The Māori Health Authority is going to even the playing field for everyone because what we see as beneficial for Māori is also beneficial for every vulnerable community.
First of all, the existing system housed too many bureaucrats and too many regulators with not enough focus on the patient. There was too much emphasis on experts and positions.
The other thing is it can only get better for Māori and Pacifica as we were plumbing some big gaps there previously and we needed to overturn the system as it was just getting out of hand. This new structure means it is all about the person and the whānau rather than the professional and the practice.

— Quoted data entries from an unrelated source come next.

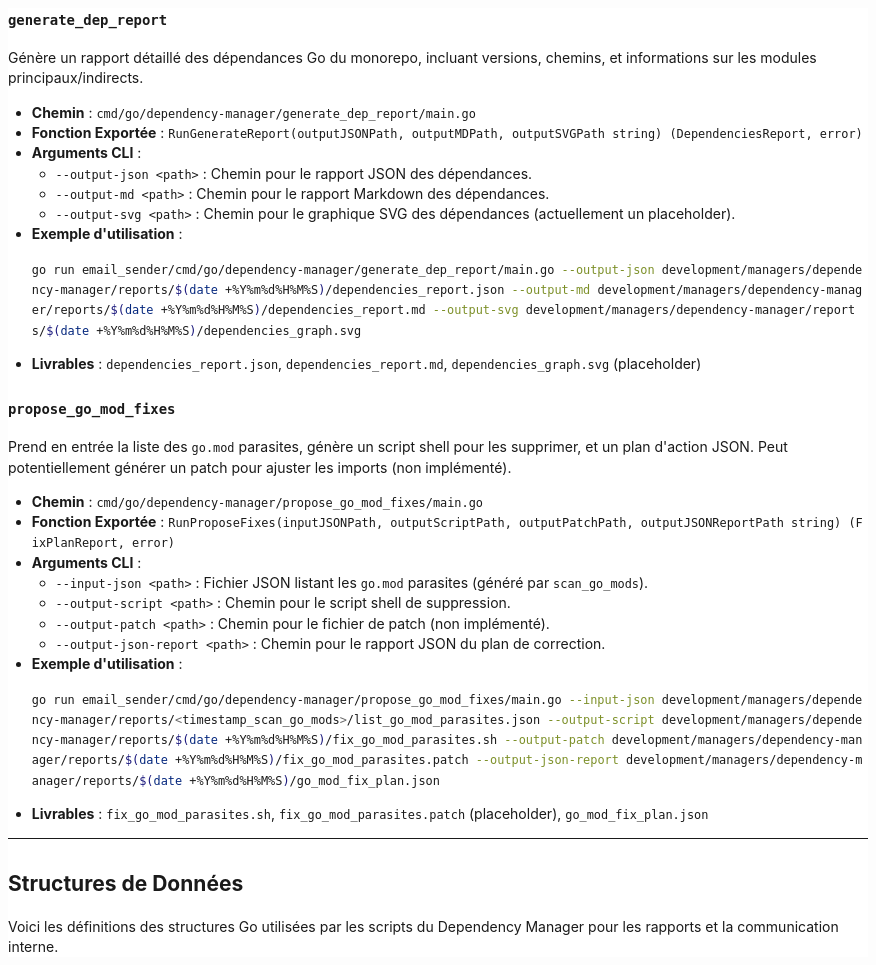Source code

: ### `generate_dep_report`

Génère un rapport détaillé des dépendances Go du monorepo, incluant versions, chemins, et informations sur les modules principaux/indirects.

- **Chemin** : `cmd/go/dependency-manager/generate_dep_report/main.go`
- **Fonction Exportée** : `RunGenerateReport(outputJSONPath, outputMDPath, outputSVGPath string) (DependenciesReport, error)`
- **Arguments CLI** :
    - `--output-json <path>` : Chemin pour le rapport JSON des dépendances.
    - `--output-md <path>` : Chemin pour le rapport Markdown des dépendances.
    - `--output-svg <path>` : Chemin pour le graphique SVG des dépendances (actuellement un placeholder).
- **Exemple d'utilisation** :
  ```bash
  go run email_sender/cmd/go/dependency-manager/generate_dep_report/main.go --output-json development/managers/dependency-manager/reports/$(date +%Y%m%d%H%M%S)/dependencies_report.json --output-md development/managers/dependency-manager/reports/$(date +%Y%m%d%H%M%S)/dependencies_report.md --output-svg development/managers/dependency-manager/reports/$(date +%Y%m%d%H%M%S)/dependencies_graph.svg
  ```
- **Livrables** : `dependencies_report.json`, `dependencies_report.md`, `dependencies_graph.svg` (placeholder)

### `propose_go_mod_fixes`

Prend en entrée la liste des `go.mod` parasites, génère un script shell pour les supprimer, et un plan d'action JSON. Peut potentiellement générer un patch pour ajuster les imports (non implémenté).

- **Chemin** : `cmd/go/dependency-manager/propose_go_mod_fixes/main.go`
- **Fonction Exportée** : `RunProposeFixes(inputJSONPath, outputScriptPath, outputPatchPath, outputJSONReportPath string) (FixPlanReport, error)`
- **Arguments CLI** :
    - `--input-json <path>` : Fichier JSON listant les `go.mod` parasites (généré par `scan_go_mods`).
    - `--output-script <path>` : Chemin pour le script shell de suppression.
    - `--output-patch <path>` : Chemin pour le fichier de patch (non implémenté).
    - `--output-json-report <path>` : Chemin pour le rapport JSON du plan de correction.
- **Exemple d'utilisation** :
  ```bash
  go run email_sender/cmd/go/dependency-manager/propose_go_mod_fixes/main.go --input-json development/managers/dependency-manager/reports/<timestamp_scan_go_mods>/list_go_mod_parasites.json --output-script development/managers/dependency-manager/reports/$(date +%Y%m%d%H%M%S)/fix_go_mod_parasites.sh --output-patch development/managers/dependency-manager/reports/$(date +%Y%m%d%H%M%S)/fix_go_mod_parasites.patch --output-json-report development/managers/dependency-manager/reports/$(date +%Y%m%d%H%M%S)/go_mod_fix_plan.json
  ```
- **Livrables** : `fix_go_mod_parasites.sh`, `fix_go_mod_parasites.patch` (placeholder), `go_mod_fix_plan.json`

---

## Structures de Données

Voici les définitions des structures Go utilisées par les scripts du Dependency Manager pour les rapports et la communication interne.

We have to bring the little kiwi to the front and centre of the health system with advocacy and transparency about what decisions are made and how it affects them.
I am aware of the cynical landscape that exists with mean-spirited people who believe this is separatism. Māori had previously been granted around 2% of the overall health budget for years, basically a thin slither of a very large pie. That is separatism right there. It is a known fact we are more susceptible to certain health conditions and our life expectancy is lower. This is also mirrored by those existing in vulnerable communities and in this country, there are dozens. Everyone is entitled to the same type of health care and this new system is going to make strong headway into making sure that happens.
Last year the lightbulb really went off when the Ministry of Health were presented with proof that a $5 billion a year investment is required to eliminate discrepancies on Māori Health. This was through the Sapere report they themselves commissioned.
Short term benefits for healthcare providers like Te Whānau o Waipareira is that our DHB contracts were very old and very messy. With this new shift they can all go into one investment pool and thus leaving us free to venture forward with mobile campaigns delivering services to our more impoverished areas with our pop-up clinics. These would provide regular, efficient frontline care dealing with patients needs and wants in their own neighbourhoods.
That is an immediate change that will bring services to the communities rather than having transactional meetings. We can customise the hours so that it suits mama with pēpē in the mornings, and then again in the afternoon when parents are taking their tamariki home.
This is not a Māori-only approach which is evident once you start to read more than a headline or clickbait. Presently at Te Whānau o Waipareira, 45% of our patients are non-Māori, but they are in the same vulnerable categories with problematic incomes. So, we advance their interests in areas like elective surgeries.
This new system will provide better and clearer advocacy as the patient will be the focus. For example, easier access to pharmaceuticals and waiving the $5 prescription fee, even having medication delivered and making repeat prescriptions electronic. These factors alone will let some air out of the tyres for our overstretched health system.
The biggest challenges for the Māori Health Authority will be the embedded racist activity by certain folk. There is this thing called unconscious racism or unconscious bias and that’s practised by racists when they are asleep, it’s when they wake up that we start to have problems.
What we have to do is confront them, acknowledge it happens and tell them we collectively have to get over it. What is needed and overdue is simple, start treating everyone the same regardless of culture colour and creed. Looks easy, and it is.
And then our value for money needs to be addressed. We have to see the value of services we are getting for the amount of money.
Don’t take my money, spend it on me, disservice me and then blame me for failing. That is the whole notion for the turnover of the health system and we look forward to the Māori Health Authority doing that.
John Tamihere is a former Labour Cabinet Minister and Chief Executive of Whānau Ora and West Auckland Urban Māori organisation Te Whānau o Waipareira.